PROVIDED PASSAGE: Begin

News Corp revenue misses on weak demand for print advertising

(Reuters) - News Corp NWSA.O on Thursday reported fourth-quarter revenue that missed estimates as the owner of the Wall Street Journal grapples with a declining demand for advertising in the print industry.

Rupert Murdoch leaves his home in London, Britain March 4, 2016. REUTERS/Stefan Wermuth

The company, which owns Dow Jones Newswires, has been reducing staff and implementing other cost-cutting measures in its Dow Jones division, which includes the Wall Street Journal, while building up its digital real estate business.

Revenue from its digital real estate services unit — which consists of REA Group Ltd REA.AX, a real estate advertising company in Australia — rose about 10 percent to $251 million beating estimates of $243.2 million, according to financial data and analytics firm FactSet.

The first quarter should benefit from higher prices for Dow Jones subscriptions as well as increased cover prices in the UK and Australia, the company said on a post-earnings call.

“We assume continued print declines into fiscal 2018, but we’ll aggressively seek out cost reductions,” Susan Panuccio, the company’s chief financial officer said on the call.

Advertising revenue, the company’s biggest source of revenue, fell 8.2 percent to $737 million in the reported quarter.

PROVIDED PASSAGE: End
SUPPLIED ENTRIES: Begin

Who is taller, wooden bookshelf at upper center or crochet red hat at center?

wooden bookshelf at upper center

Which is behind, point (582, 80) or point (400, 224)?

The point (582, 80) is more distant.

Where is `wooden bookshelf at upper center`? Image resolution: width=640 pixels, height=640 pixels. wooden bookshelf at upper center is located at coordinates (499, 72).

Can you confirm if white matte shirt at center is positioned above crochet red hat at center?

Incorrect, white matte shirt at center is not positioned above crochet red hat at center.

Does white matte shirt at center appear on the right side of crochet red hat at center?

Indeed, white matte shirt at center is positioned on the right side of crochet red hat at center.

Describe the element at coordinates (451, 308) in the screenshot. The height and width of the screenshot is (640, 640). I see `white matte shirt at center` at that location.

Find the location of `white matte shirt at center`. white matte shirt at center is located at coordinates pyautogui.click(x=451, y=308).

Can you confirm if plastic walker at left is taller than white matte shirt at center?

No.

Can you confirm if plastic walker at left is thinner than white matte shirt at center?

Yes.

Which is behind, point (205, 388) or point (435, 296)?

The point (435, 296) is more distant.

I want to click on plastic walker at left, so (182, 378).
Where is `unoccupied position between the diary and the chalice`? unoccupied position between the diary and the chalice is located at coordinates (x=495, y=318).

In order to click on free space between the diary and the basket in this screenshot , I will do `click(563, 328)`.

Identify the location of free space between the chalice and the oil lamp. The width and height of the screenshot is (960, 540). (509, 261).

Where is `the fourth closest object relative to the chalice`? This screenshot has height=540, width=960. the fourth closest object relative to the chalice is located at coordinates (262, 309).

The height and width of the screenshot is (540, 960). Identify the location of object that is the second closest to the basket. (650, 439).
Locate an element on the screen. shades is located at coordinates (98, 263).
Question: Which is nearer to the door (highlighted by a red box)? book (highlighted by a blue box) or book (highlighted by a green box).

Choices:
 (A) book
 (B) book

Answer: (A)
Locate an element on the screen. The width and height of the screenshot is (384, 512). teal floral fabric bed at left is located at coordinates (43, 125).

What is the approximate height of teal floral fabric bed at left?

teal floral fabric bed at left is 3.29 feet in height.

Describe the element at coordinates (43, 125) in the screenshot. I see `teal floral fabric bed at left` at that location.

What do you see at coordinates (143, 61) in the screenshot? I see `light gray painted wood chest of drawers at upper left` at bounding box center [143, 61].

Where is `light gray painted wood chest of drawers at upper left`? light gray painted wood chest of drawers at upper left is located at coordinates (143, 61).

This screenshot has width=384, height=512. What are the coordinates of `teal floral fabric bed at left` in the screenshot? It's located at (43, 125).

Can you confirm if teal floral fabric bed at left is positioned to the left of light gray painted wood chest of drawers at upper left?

SUPPLIED ENTRIES: End

▶ EXERCISE REQUIREMENTS:
1. According to the News Corp earnings article, why did the company expect its first quarter to benefit? Answer in one to three sentences.
2. Answer each of these questions about the News Corp earnings article on its own line:
(a) How much revenue did the digital real estate services unit bring in?
(b) Who is the company's chief financial officer?
(c) By what percentage did advertising revenue fall in the reported quarter?
3. Can you pick up the News Corp earnings article after its last sentence and carry it on?
None of the lines is needed here.

▶ ANSWERS TO EACH TASK:
1. The company said the first quarter should benefit from higher prices for Dow Jones subscriptions. It also pointed to increased cover prices in the UK and Australia.

2.
(a) $251 million
(b) Susan Panuccio
(c) 8.2 percent

3.
Sales of print-based advertising, which has been declining for the last ten years, is expected to fall 13 percent in the United States in 2017, according to media research firm Magna Intelligence. (

The company, controlled by media mogul Rupert Murdoch, reported a net loss available to shareholders of $430 million, or 74 cents per share, in the fourth quarter ended June 30, compared with a profit of $89 million, or 15 cents per share, a year earlier.

The company said the loss in the quarter was due to a pre-tax non-cash impairment charge of $464 million, mainly related to the write-down of fixed assets at its UK newspapers.

News Corp — which owns book publisher HarperCollins and newspapers including the New York Post — said it earned 11 cents per share on an adjusted basis, beating estimates of 9 cents per share, according to Thomson Reuters I/B/E/S.

Total revenue fell 6.6 percent to $2.08 billion, missing estimates of $2.10 billion.

The company’s shares, which closed at $3.68 on Thursday, have risen about 20 percent this year.

Thomson Reuters TRI.NTRI.TO, the parent of Reuters News, competes with Dow Jones Newswires.